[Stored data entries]
○ ○ ○ ○ ○ ○ ○
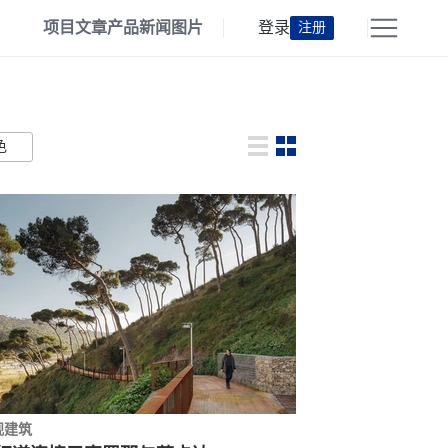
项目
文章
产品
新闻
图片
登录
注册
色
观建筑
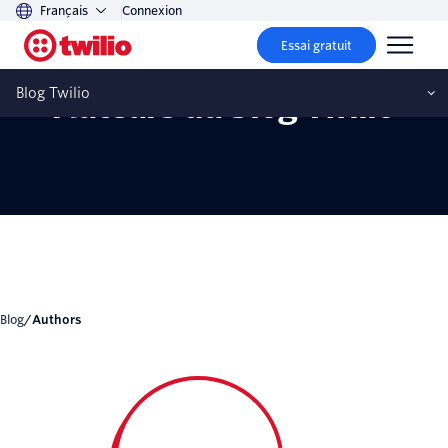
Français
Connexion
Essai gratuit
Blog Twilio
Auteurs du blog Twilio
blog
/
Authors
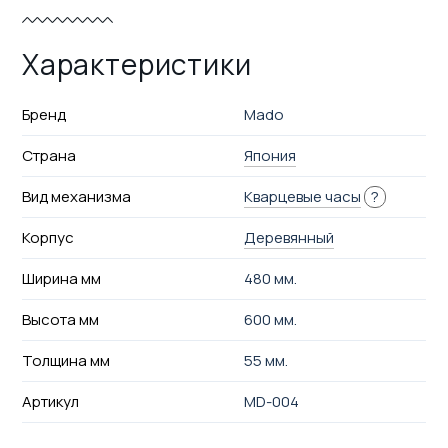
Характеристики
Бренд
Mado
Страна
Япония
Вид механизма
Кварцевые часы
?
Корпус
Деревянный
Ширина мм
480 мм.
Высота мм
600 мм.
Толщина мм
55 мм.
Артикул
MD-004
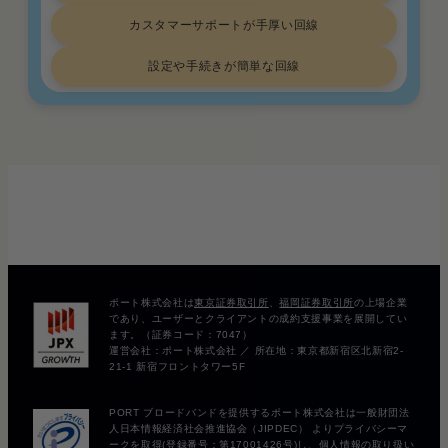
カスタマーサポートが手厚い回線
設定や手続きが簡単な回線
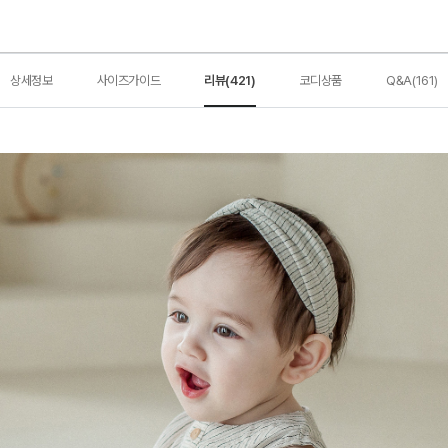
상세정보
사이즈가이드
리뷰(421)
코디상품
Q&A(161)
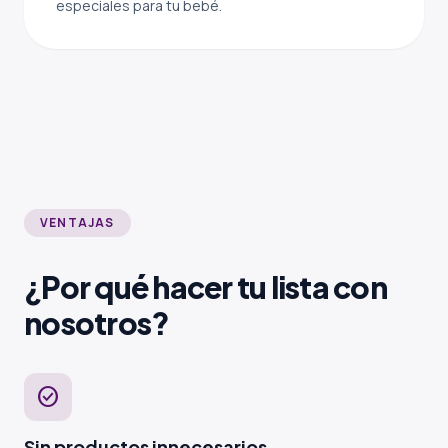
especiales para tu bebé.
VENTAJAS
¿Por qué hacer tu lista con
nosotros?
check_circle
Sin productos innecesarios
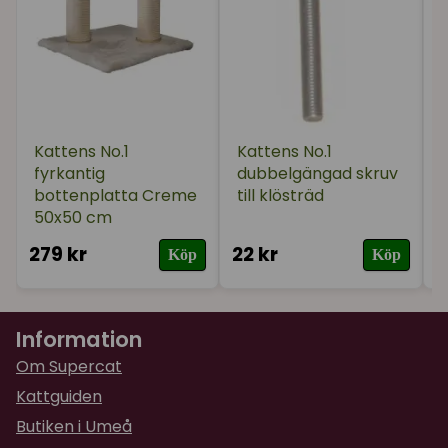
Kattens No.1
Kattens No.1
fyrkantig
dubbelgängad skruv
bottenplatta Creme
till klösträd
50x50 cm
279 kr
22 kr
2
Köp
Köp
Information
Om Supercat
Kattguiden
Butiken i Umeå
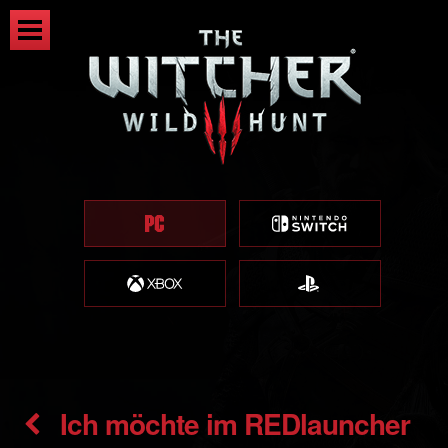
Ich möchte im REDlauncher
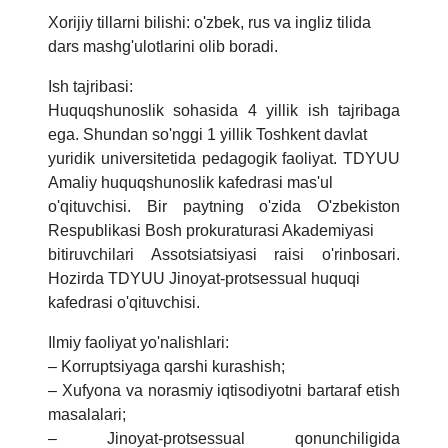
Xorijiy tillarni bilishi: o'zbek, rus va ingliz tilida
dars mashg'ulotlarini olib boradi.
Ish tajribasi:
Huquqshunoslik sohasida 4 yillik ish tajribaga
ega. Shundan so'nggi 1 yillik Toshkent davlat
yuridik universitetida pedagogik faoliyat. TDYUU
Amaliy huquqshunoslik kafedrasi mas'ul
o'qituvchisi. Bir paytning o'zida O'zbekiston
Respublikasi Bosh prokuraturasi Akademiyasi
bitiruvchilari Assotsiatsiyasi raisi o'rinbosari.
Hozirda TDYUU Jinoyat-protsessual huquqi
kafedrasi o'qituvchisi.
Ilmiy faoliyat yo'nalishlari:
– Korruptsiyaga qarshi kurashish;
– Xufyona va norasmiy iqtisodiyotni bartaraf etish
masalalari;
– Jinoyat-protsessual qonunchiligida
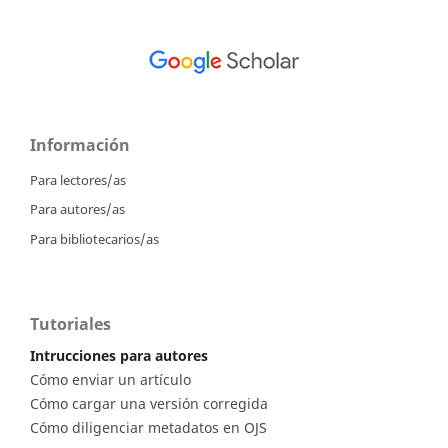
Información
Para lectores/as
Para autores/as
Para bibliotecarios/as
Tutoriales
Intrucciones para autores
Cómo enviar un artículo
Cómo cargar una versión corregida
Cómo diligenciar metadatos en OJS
○ ○ ○ ○ ○ ○ ○
> EXERCISE PROMPT:
Give every line above again exactly, with no pictures.

> EXERCISE OUTPUT:
项目
文章
产品
新闻
图片
登录
注册
色
观建筑
Français
Connexion
Essai gratuit
Blog Twilio
Auteurs du blog Twilio
blog
/
Authors
Характеристики
Бренд
Mado
Страна
Япония
Вид механизма
Кварцевые часы
?
Корпус
Деревянный
Ширина мм
480 мм.
Высота мм
600 мм.
Толщина мм
55 мм.
Артикул
MD-004
カスタマーサポートが手厚い回線
設定や手続きが簡単な回線
상세정보
사이즈가이드
리뷰(421)
코디상품
Q&A(161)
especiales para tu bebé.
VENTAJAS
¿Por qué hacer tu lista con
nosotros?
check_circle
Sin productos innecesarios
Kattens No.1
Kattens No.1
fyrkantig
dubbelgängad skruv
bottenplatta Creme
till klösträd
50x50 cm
279 kr
22 kr
2
Köp
Köp
Information
Om Supercat
Kattguiden
Butiken i Umeå
Ich möchte im REDlauncher
Xorijiy tillarni bilishi: o'zbek, rus va ingliz tilida
dars mashg'ulotlarini olib boradi.
Ish tajribasi:
Huquqshunoslik sohasida 4 yillik ish tajribaga
ega. Shundan so'nggi 1 yillik Toshkent davlat
yuridik universitetida pedagogik faoliyat. TDYUU
Amaliy huquqshunoslik kafedrasi mas'ul
o'qituvchisi. Bir paytning o'zida O'zbekiston
Respublikasi Bosh prokuraturasi Akademiyasi
bitiruvchilari Assotsiatsiyasi raisi o'rinbosari.
Hozirda TDYUU Jinoyat-protsessual huquqi
kafedrasi o'qituvchisi.
Ilmiy faoliyat yo'nalishlari:
– Korruptsiyaga qarshi kurashish;
– Xufyona va norasmiy iqtisodiyotni bartaraf etish
masalalari;
– Jinoyat-protsessual qonunchiligida
Información
Para lectores/as
Para autores/as
Para bibliotecarios/as
Tutoriales
Intrucciones para autores
Cómo enviar un artículo
Cómo cargar una versión corregida
Cómo diligenciar metadatos en OJS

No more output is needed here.